Chafe conveys all the subtleties of women's paradoxical position
in the United States today, showing how women have gradually
entered more fully into economic and political life, but without
attaining complete social equality or economic justice. Despite the
gains achieved by feminist activists during the 1970s and 1980s,
the tensions continued to abound between public and private roles,
and the gap separating ideals of equal opportunity from the reality
of economic discrimination widened. Women may have gained some new
rights in the last two decades, but the feminization of poverty has
also soared, with women constituting 70% of the adult poor.
Moreover, a resurgence of conservatism, symbolized by the triumph
of Phyllis Schlafly's anti-ERA coalition, has cast in doubt even
some of the new rights of women, such as reproductive freedom.

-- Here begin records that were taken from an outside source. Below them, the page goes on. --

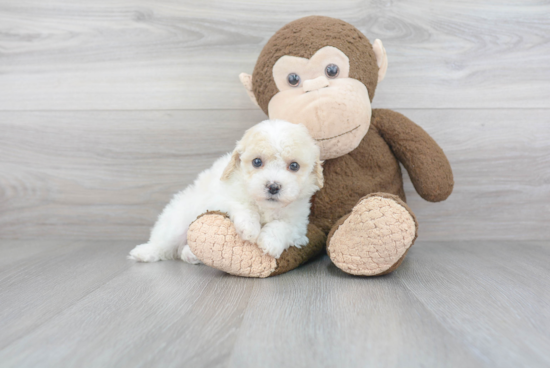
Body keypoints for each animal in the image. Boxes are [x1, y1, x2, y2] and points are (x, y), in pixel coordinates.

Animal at [129, 121, 324, 264]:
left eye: (294, 166)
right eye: (257, 162)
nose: (273, 187)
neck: (265, 206)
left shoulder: (298, 221)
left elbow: (283, 226)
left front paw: (270, 242)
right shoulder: (224, 196)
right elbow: (242, 205)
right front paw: (249, 228)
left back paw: (189, 254)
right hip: (177, 222)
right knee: (164, 242)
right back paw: (143, 252)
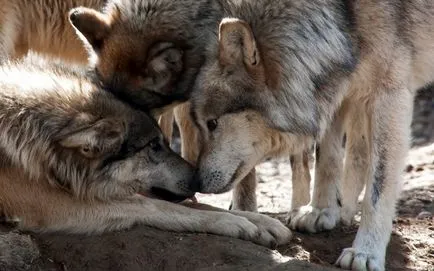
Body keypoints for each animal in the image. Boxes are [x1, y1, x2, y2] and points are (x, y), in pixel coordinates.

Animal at [0, 56, 292, 249]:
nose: (199, 180)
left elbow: (189, 203)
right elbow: (158, 206)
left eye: (164, 142)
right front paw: (232, 223)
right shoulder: (55, 205)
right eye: (153, 146)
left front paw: (261, 222)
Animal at [184, 0, 434, 271]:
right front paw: (321, 212)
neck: (343, 17)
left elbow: (377, 189)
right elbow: (327, 158)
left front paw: (366, 252)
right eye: (203, 123)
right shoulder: (337, 86)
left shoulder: (390, 94)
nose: (195, 182)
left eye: (212, 123)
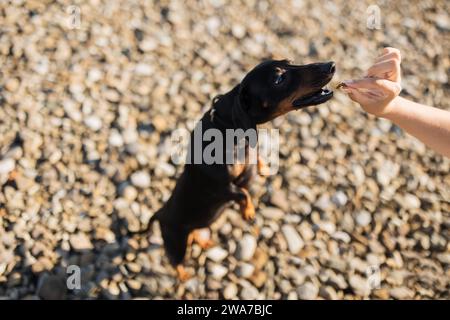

Chafe captures these complexities and contradictions with a lively
combination of representative anecdotes and archival research, all
backed up by statistical studies. As in The American Woman, Chafe
once again examines "woman's place" throughout the 20th century,
but now with a more nuanced and inclusive approach. There are
insightful portraits of the continuities of women's political
activism from the Progressive era through the New Deal; of the
contradictory gains and losses of the World War II years; and of
the various kinds of feminism that emerged out of the tumult of the
1960s. Not least, there are narratives of all the significant
struggles in which women have engaged during these last ninety
years--for child care, for abortion rights, and for a chance to
have both a family and a career.
The Paradox of Change is a wide-ranging history of 20th-century
women, thoroughly researched and incisively argued. Anyone who
wants to learn more about how women have shaped, and been shaped
by, modern America will have to read this book.